» Task to complete: The lines from the start of the data up to and including the one with "sociales y económicos" should be returned exactly, and nothing else.

[Saved data entries]
·····
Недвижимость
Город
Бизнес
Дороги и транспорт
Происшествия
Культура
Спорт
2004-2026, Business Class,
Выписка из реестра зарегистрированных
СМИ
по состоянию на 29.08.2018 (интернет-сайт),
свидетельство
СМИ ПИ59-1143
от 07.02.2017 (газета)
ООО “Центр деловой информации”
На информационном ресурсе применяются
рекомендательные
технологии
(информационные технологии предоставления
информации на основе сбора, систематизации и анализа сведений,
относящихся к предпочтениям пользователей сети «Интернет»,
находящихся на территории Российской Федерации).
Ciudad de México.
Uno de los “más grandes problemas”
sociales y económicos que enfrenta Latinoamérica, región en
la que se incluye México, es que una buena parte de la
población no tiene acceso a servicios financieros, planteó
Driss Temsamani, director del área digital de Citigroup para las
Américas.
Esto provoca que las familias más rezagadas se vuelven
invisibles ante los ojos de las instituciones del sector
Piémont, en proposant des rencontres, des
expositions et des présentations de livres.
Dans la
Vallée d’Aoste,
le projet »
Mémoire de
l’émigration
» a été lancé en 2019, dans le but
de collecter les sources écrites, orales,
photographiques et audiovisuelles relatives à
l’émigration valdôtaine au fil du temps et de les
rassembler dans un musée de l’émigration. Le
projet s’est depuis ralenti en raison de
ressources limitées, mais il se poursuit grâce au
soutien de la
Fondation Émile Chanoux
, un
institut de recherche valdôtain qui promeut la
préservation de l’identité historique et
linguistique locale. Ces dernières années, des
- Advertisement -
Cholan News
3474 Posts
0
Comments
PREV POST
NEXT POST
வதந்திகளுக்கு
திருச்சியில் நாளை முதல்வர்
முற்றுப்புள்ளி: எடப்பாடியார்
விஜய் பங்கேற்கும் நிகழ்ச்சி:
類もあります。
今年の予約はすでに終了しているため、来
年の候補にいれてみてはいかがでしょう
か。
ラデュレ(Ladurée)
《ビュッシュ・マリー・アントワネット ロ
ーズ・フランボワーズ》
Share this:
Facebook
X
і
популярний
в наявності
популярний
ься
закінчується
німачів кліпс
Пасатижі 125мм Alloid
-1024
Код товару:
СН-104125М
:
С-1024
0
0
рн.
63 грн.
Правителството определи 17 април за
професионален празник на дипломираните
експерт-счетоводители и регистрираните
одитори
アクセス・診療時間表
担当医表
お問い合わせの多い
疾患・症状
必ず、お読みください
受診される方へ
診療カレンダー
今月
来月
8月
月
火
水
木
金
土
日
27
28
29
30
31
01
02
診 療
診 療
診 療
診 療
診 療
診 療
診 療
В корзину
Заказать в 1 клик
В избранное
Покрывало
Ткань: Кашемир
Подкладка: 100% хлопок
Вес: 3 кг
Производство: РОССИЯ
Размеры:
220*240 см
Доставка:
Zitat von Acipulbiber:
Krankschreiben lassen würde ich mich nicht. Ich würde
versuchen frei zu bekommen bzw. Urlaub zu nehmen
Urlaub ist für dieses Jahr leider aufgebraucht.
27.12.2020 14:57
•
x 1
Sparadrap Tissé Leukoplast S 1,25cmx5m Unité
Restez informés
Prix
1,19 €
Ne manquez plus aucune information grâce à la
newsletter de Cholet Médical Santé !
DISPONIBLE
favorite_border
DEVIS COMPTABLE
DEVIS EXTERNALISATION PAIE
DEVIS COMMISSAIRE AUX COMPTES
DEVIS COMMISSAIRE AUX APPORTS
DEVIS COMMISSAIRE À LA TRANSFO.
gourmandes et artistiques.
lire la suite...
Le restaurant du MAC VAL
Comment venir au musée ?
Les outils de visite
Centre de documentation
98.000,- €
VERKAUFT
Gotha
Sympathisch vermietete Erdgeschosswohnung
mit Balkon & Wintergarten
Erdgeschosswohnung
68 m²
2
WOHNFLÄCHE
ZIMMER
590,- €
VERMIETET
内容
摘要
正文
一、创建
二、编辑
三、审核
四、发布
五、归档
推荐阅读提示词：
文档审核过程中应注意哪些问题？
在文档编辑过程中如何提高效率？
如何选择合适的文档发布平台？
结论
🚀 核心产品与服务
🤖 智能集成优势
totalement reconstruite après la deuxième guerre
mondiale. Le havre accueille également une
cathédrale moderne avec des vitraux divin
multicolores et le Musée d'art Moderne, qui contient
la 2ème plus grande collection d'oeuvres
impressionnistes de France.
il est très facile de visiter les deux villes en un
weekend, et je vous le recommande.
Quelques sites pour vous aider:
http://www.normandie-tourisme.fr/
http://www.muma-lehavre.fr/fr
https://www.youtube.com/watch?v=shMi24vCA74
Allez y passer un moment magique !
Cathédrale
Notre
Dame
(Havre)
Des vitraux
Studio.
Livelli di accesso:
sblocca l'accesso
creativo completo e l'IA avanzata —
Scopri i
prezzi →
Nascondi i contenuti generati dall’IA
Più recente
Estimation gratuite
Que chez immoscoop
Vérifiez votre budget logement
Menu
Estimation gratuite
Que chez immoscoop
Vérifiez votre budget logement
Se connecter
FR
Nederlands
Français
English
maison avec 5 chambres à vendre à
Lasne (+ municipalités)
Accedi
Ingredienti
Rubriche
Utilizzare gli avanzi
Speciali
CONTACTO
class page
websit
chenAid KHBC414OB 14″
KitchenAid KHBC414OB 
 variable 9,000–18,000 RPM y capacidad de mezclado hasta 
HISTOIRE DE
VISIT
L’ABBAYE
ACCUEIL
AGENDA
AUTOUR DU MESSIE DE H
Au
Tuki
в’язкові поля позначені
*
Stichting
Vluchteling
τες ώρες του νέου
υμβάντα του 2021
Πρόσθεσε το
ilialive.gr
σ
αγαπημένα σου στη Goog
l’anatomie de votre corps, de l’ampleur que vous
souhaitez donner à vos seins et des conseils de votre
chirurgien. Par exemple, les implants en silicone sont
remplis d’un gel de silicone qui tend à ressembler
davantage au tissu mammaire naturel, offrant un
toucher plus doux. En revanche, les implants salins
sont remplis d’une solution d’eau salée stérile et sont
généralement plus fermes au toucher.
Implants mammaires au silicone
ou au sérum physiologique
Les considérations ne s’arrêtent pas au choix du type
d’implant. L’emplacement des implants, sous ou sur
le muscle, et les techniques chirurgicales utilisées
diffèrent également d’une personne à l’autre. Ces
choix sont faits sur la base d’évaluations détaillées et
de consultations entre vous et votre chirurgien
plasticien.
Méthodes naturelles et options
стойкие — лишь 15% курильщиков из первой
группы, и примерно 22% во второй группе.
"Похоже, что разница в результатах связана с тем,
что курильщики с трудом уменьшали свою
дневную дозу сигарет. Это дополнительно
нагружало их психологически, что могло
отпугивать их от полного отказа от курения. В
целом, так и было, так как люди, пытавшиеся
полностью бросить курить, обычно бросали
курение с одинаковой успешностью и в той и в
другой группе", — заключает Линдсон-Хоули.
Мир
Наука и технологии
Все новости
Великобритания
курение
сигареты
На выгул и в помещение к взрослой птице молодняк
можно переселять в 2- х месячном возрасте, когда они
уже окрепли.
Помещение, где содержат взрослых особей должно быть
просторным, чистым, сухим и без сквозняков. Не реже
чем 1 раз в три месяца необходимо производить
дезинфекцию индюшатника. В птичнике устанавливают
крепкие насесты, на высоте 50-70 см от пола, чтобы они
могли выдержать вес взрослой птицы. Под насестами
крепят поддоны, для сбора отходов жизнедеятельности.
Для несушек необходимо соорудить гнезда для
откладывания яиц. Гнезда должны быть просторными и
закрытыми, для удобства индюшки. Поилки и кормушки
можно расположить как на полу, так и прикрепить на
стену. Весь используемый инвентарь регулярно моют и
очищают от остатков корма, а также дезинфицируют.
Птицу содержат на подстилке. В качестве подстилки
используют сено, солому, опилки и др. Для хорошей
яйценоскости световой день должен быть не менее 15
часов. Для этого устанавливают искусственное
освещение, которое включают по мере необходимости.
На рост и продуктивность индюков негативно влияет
·····
» Response to this exercise:
Недвижимость
Город
Бизнес
Дороги и транспорт
Происшествия
Культура
Спорт
2004-2026, Business Class,
Выписка из реестра зарегистрированных
СМИ
по состоянию на 29.08.2018 (интернет-сайт),
свидетельство
СМИ ПИ59-1143
от 07.02.2017 (газета)
ООО “Центр деловой информации”
На информационном ресурсе применяются
рекомендательные
технологии
(информационные технологии предоставления
информации на основе сбора, систематизации и анализа сведений,
относящихся к предпочтениям пользователей сети «Интернет»,
находящихся на территории Российской Федерации).
Ciudad de México.
Uno de los “más grandes problemas”
sociales y económicos que enfrenta Latinoamérica, región en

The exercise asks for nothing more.